A shadow is racing across the American landscape gobbling up land, destroying families and businesses, tearing the very soul out of what it means to be American. It is a devouring beast that ruthlessly stomps on workers, neighborhoods, competitors and suppliers. It is sending millions of jobs overseas while distributing our money to countries like China and Russia. It leaves behind cities in decay and turns once vibrant cultural towns into industrialized seas of concrete. Yet, the majority of Americans welcome it into their homes and even invite it into their communities with open arms. What started out as the ideological American success story has become a money thirsty vampire sucking every penny it can from the every American consumer and every dime from every supplier. Wal-Mart has become the evil empire.
How can we not welcome a company that claims to slash prices to the bone in order to provide us "Always Low Prices," even though they banked over $7 billion dollars last year making it one of the most profitable entities on the planet? With almost $250 billion dollars a year in revenue, they account for 2.5% of the Gross Domestic Product and are the largest single employer. I can't fault them for trying to make a buck because that it what business is all about but at what cost are we as a society paying for it?

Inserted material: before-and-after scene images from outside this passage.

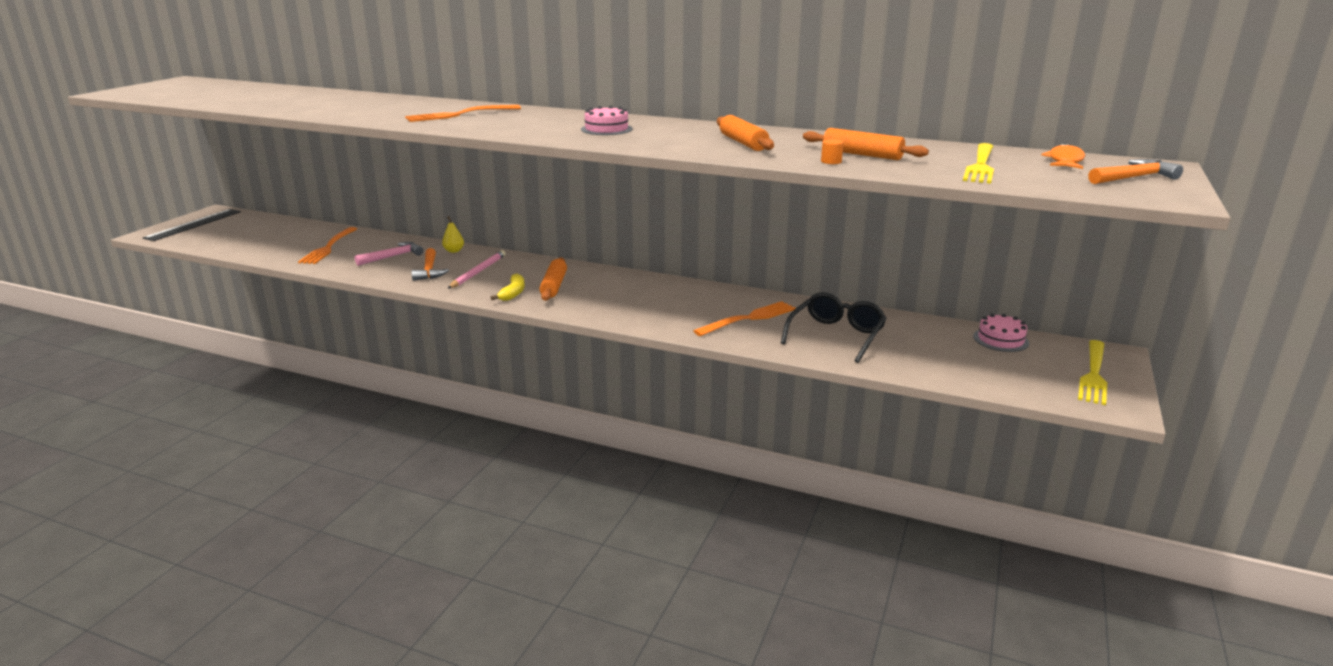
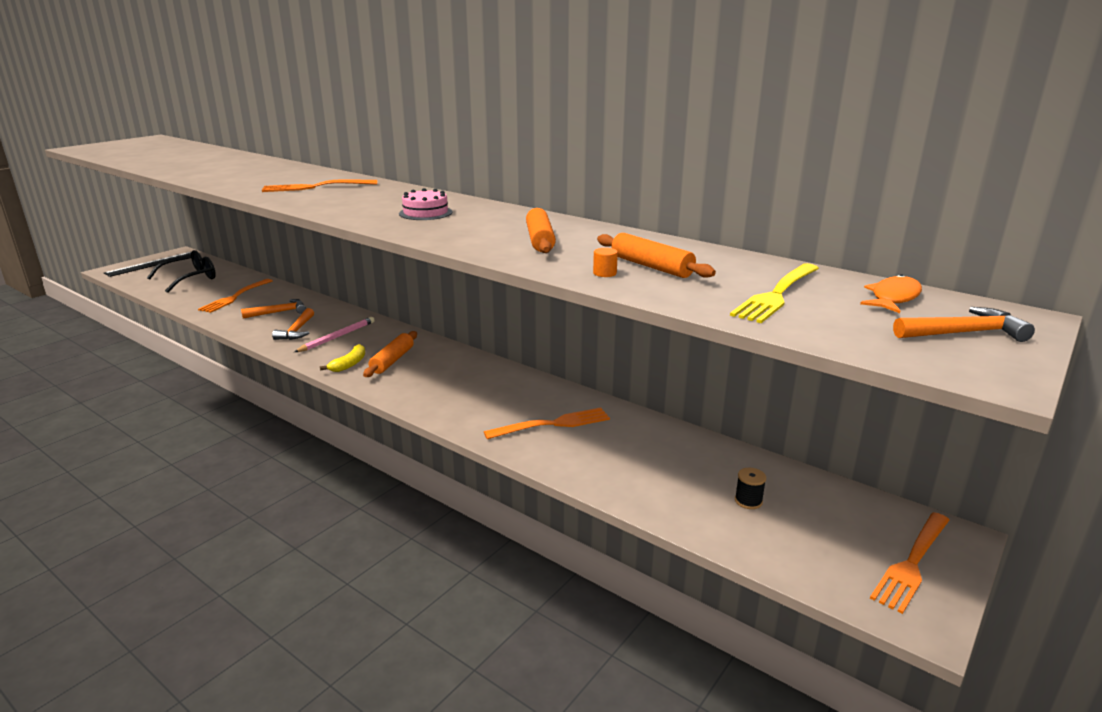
camera: 15 degrees right, 0 degrees up
(393, 256) = (279, 312): pink hammer -> orange hammer
(454, 251) = (334, 312): yellow pear -> none
(836, 335) = (631, 459): black glasses -> black glasses (190, 278)
(950, 352) = (748, 501): none -> black spool
(1000, 339) = (820, 493): pink cake -> none
(1093, 374) = (912, 563): yellow fork -> orange fork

They have 1.4 million employees, whom if you believe the commercials, are excited about the career possibilities, money and benefits that they receive at Wal-Mart. Truth be told, only 70% of their workers are full time and therefore qualify for benefits. For a 40 hour week, the average yearly wage is a whopping $15,000 but Wal-Mart considers 28 hours a week to be "full time" which drops the gross wages down to under $11,000 per year. The other 30% of the workers don't even get this level of poverty. The great health care benefits that they tout only come after two years of service, which with above 50% annual turnover rate (some as high as 300%), means very few qualify. In fact, only 38% of Wal-Mart's employees are covered under their insurance and those that are, pay over a third of their own insurance premiums.
In the mid nineties, Wal-Mart's slogan was "We buy American," but after being called out several times on their claim, they dropped the slogan in 1998. By 2001, even their world purchasing headquarters had been moved to China and now we are the largest importer of Chinese-made products in the world at the tune of over $10 billion a year. Seventy-one percent of all toys sold in the United States now come from China and Wal-Mart sells one out of five of the toys we buy.

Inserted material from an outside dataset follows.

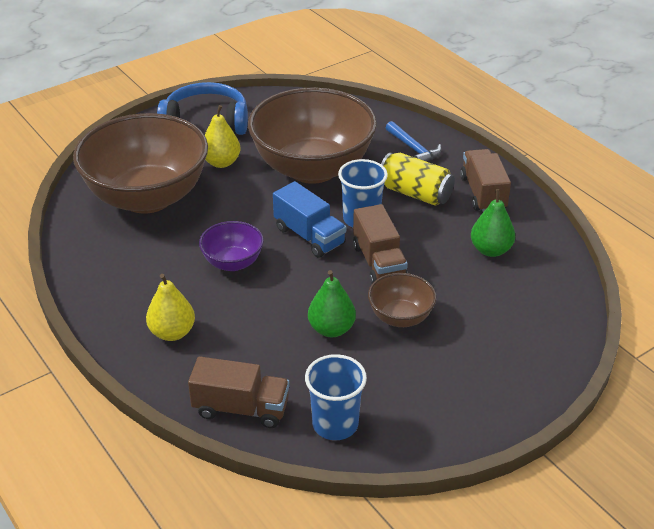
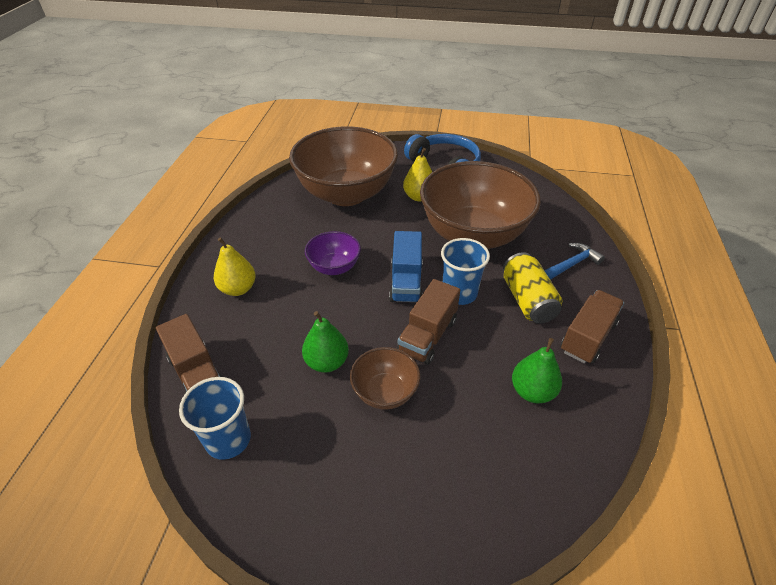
camera: 45 degrees right, 5 degrees up
(413, 149) = (571, 264): blue hammer -> blue hammer turned 135 degrees counterclockwise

Charlie Kernaghan of the National Labor Committee has reported, "In country after country, factories that produce for Wal-Mart are the worst," adding that the bottom-feeding labor policy of this one corporation "is actually lowering standards in China, slashing wages and benefits, imposing long mandatory-overtime shifts, while tolerating the arbitrary firing of workers who even dare to discuss factory conditions." The NLC interviewed workers in China's Guangdong Province where Wal-Mart's popular action figures and dolls are made and found that 16-hours days are the norm with 20-hour shifts not uncommon. China's minimum wage is 31 cents per hour while the average production worker at these factories only are paid 13 cents per hour. From their wage, $1.95 per week is subtracted for rental of their 7 feet by 7 feet company dorm, which the share with normally a dozen other workers. They also pay $5.50 a week for food and must pay for all their own medical treatment and are fired if too ill to work. Not a single workers had heard of Wal-Mart's "code of conduct" that they claim to uphold at all their production facilities.

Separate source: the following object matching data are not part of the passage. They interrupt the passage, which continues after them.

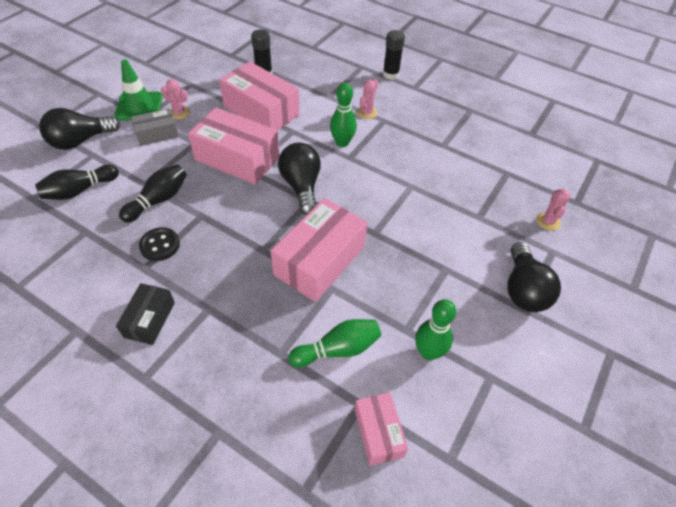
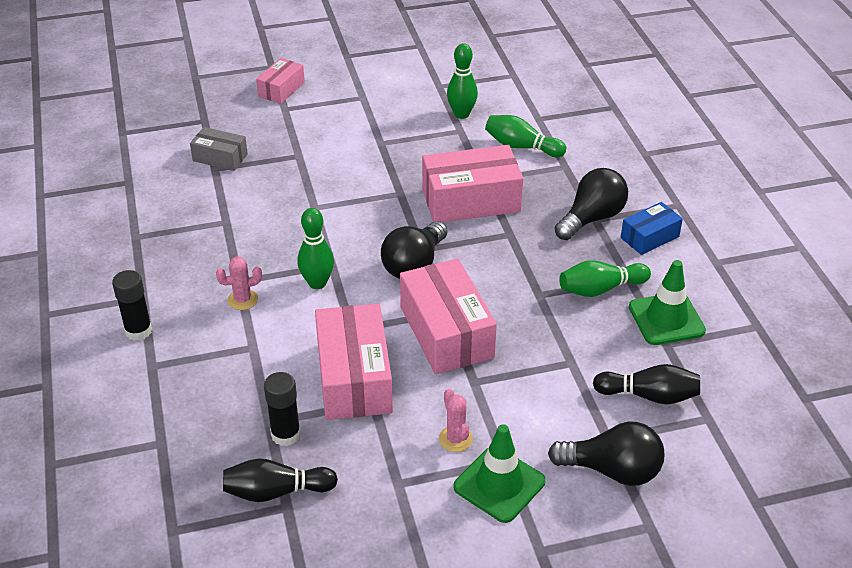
camera: 135 degrees left, 10 degrees down
(95, 250) = (666, 319): none -> green traffic cone
(149, 319) = (649, 237): black box -> blue box
(157, 134) = (509, 421): grey box -> grey box (220, 157)
(158, 200) = (570, 334): black bowling pin -> black bowling pin (276, 491)
(160, 245) = (600, 289): black button -> green bowling pin
(378, 433) = (542, 103): pink box -> pink box (281, 89)
(523, 289) = (345, 104): black light bulb -> black light bulb (591, 218)
(548, 221) = (251, 123): pink cactus -> none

When Wal-Mart moves into a community, its effect is like that of a neutron bomb, sucking out the economic vitality and all of the local character. With Supercenters averaging 200,000 square feet (or four football fields under one roof), these things have more kill power than ever and devour local businesses at an alarming rate. Drug stores, grocery stores, pharmacies, hardware stores and many other retailers are all being driven out of business leaving behind vacant shells in once vibrant downtown streets. Non-competing businesses are also leaving the downtown areas fighting to set up next to a Wal-Mart in order to capitalize off their customers, leaving behind even more empty buildings. For every two jobs that Wal-Mart creates, three decent jobs are lost, replaced by a staff of part-time poorly paid employees that can hardly build the family wealth necessary to sustain a middle-class living standard.
Why should we accept this? Is it our country, our communities, our economic destinies -- or theirs? A new Supercenter is being built now at a rate one every 1.65 days. How much time is left before it is too late to stop them? Is it already too late?